Janice Denegri-Knott October 24, There is something in your first idea. You must be logged in to post a comment.Oxford University Press is a department of the University of Oxford.
It furthers the University's objective of excellence in research, scholarship, and education by publishing worldwide. Desire is the motivating force behind much of contemporary consumption. Yet consumer research has devoted little specific attention to passionate and fanciful consumer desire.
This article is grounded in consumers' everyday experiences of longing for and fantasizing about particular goods. Based on journals, interviews, projective data, and inquiries into daily discourses in three cultures. The Fire of Desire: A Multi-Sited Inquiry into Consumer Passion Research output: Contribution to journal › Journal article › Research › peer-review Overview.
The fire of desire: a multisited inquiry into consumer passion. Authors. Soren Askegaard + 3. Soren Askegaard Download with Google Download with Facebook or download with email. The fire of desire: a multisited inquiry into consumer passion.
Download.
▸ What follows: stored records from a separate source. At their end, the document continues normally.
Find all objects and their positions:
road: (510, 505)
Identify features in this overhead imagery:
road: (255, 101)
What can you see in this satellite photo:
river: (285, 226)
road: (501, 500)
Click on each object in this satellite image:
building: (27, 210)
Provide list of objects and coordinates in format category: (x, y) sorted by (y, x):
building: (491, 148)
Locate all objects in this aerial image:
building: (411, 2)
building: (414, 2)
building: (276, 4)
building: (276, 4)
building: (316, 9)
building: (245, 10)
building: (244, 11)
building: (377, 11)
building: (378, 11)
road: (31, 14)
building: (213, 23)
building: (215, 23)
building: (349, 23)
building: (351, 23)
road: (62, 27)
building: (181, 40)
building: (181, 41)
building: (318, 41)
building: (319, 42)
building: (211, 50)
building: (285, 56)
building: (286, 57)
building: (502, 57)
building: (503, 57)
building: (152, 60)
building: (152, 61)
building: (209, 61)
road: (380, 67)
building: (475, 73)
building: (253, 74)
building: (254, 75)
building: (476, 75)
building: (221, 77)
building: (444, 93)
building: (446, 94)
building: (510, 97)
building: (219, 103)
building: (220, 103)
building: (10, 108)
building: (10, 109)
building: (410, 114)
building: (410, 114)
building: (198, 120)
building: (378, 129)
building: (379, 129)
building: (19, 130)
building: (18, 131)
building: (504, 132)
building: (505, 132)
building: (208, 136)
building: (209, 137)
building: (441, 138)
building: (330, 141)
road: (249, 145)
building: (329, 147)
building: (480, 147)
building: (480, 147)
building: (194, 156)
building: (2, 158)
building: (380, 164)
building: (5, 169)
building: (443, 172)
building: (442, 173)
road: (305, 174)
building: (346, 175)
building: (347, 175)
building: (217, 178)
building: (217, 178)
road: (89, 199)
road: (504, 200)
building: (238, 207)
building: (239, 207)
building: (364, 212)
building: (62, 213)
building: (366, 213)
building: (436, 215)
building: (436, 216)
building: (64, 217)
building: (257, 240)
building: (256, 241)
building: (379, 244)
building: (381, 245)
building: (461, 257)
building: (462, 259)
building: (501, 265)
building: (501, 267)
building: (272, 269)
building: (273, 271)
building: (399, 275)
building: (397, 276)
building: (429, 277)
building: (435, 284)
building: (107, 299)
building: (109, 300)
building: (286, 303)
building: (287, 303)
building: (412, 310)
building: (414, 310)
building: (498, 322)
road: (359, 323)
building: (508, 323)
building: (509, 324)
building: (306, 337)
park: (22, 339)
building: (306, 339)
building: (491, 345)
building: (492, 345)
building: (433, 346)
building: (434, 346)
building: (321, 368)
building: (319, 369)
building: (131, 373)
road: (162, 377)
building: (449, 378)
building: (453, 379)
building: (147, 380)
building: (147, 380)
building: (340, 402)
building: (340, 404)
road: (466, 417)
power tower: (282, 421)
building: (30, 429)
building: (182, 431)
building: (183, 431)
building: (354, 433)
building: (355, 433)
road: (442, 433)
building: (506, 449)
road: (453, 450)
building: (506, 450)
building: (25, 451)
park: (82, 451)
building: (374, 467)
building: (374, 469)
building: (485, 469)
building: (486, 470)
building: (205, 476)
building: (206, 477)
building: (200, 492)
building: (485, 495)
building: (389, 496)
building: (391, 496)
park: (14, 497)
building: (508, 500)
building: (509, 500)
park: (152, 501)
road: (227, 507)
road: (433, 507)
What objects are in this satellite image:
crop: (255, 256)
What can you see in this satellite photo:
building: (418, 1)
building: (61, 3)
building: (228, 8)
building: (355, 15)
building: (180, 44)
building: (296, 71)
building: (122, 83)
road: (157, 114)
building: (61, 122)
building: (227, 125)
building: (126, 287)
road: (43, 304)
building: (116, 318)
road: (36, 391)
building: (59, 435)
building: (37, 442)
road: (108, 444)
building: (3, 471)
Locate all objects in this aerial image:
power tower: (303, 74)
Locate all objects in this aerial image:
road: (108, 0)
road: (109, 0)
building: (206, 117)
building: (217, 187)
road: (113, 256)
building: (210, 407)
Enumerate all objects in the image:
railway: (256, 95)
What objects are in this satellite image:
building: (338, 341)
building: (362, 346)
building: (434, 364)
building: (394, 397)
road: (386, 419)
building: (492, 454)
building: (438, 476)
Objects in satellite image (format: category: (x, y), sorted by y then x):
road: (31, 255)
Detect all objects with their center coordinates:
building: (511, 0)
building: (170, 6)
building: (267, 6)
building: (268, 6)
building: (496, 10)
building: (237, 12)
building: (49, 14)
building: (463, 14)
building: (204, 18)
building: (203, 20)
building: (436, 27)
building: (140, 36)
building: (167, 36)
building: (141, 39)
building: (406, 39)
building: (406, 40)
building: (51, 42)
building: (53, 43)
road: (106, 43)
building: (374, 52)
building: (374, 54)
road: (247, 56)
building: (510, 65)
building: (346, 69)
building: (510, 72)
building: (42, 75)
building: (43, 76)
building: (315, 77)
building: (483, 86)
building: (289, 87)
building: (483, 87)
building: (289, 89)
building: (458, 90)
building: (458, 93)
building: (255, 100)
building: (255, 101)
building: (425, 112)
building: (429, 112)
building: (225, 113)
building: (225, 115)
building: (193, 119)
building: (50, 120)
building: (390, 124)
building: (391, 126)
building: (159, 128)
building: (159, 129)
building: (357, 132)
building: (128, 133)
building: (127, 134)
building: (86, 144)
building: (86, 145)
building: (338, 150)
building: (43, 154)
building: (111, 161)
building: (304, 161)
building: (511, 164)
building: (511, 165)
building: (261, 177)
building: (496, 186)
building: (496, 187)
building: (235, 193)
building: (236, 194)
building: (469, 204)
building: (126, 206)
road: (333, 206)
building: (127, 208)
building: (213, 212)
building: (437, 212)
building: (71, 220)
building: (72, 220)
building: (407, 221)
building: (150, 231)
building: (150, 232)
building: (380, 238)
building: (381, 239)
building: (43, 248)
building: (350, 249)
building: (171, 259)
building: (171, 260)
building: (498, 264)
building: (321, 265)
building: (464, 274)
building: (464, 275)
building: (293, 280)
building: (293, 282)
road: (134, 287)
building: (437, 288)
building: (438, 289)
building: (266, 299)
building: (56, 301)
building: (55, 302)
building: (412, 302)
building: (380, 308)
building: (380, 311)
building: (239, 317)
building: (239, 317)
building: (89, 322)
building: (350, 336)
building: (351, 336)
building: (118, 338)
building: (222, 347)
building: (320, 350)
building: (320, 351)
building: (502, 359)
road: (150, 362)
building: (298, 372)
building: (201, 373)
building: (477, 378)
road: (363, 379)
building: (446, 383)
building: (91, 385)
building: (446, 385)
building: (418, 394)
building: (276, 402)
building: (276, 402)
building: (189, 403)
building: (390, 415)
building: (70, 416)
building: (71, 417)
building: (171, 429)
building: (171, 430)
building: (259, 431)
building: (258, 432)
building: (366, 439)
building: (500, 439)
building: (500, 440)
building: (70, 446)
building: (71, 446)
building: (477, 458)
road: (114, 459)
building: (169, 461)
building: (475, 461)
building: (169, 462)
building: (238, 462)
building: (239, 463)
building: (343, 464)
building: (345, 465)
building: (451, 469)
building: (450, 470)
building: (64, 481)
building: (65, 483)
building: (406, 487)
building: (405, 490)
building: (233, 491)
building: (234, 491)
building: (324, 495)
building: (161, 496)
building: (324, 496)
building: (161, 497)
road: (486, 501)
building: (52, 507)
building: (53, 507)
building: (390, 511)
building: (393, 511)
The fire of desire: a multisited inquiry into consumer passion. Authors. Soren Askegaard. Belk, RW, Ger, G, Askegaard, S () The fire of desire: A multisited inquiry into consumer passion.
Journal of Consumer Research Desire is the motivating force behind much of contemporary consumption. Yet, consumer research has devoted little specific attention to passionate and fanciful consumer desire. This paper is grounded in consumers' everyday experiences of longing for and fantasizing about particular goods.